— start Records to use —
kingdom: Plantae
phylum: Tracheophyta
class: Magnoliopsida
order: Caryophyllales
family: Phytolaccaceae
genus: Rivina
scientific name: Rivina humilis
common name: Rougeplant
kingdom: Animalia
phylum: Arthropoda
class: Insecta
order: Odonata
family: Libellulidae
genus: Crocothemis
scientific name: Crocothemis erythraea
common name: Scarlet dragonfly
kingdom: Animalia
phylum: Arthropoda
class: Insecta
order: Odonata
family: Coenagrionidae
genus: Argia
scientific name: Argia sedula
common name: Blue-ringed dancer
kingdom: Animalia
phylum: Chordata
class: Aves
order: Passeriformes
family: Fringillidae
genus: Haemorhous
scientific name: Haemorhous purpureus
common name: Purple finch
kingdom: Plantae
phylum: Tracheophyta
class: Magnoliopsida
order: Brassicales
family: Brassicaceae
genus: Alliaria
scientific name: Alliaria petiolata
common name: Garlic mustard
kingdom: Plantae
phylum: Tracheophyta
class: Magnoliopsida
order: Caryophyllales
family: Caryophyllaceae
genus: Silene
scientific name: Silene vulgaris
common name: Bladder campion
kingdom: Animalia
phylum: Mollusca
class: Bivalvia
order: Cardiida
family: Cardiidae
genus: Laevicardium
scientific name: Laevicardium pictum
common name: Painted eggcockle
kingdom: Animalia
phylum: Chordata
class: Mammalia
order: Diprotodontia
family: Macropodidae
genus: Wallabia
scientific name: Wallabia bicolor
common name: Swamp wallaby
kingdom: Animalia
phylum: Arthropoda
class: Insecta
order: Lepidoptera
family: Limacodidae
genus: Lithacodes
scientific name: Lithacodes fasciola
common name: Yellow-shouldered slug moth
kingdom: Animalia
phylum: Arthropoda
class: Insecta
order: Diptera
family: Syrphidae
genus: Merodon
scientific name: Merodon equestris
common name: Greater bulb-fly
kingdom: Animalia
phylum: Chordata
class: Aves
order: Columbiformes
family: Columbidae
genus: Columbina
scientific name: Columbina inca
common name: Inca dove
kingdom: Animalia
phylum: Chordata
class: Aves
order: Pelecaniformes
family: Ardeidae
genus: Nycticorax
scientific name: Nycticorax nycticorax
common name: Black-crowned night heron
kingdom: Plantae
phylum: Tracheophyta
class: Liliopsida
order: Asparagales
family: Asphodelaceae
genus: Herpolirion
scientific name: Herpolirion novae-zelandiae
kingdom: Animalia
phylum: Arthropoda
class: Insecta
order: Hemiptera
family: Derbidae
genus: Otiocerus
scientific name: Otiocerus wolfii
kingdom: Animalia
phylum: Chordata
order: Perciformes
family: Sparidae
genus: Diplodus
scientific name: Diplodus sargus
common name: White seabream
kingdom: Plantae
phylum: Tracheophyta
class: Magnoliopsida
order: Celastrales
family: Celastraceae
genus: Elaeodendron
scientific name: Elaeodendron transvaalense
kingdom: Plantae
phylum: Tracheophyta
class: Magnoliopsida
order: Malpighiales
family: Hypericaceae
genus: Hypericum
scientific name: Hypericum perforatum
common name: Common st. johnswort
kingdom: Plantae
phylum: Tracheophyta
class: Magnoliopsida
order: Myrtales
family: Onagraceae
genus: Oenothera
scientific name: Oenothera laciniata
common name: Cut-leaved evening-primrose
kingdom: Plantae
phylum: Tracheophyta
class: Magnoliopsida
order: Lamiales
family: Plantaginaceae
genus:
— end Records to use —
Exercise description: Convert the lines of the material from the line with "family: Phytolaccaceae" to the line with "genus: Argia", both included, into a numbered list, omitting any blank lines.

Solution to this task:
1. family: Phytolaccaceae
2. genus: Rivina
3. scientific name: Rivina humilis
4. common name: Rougeplant
5. kingdom: Animalia
6. phylum: Arthropoda
7. class: Insecta
8. order: Odonata
9. family: Libellulidae
10. genus: Crocothemis
11. scientific name: Crocothemis erythraea
12. common name: Scarlet dragonfly
13. kingdom: Animalia
14. phylum: Arthropoda
15. class: Insecta
16. order: Odonata
17. family: Coenagrionidae
18. genus: Argia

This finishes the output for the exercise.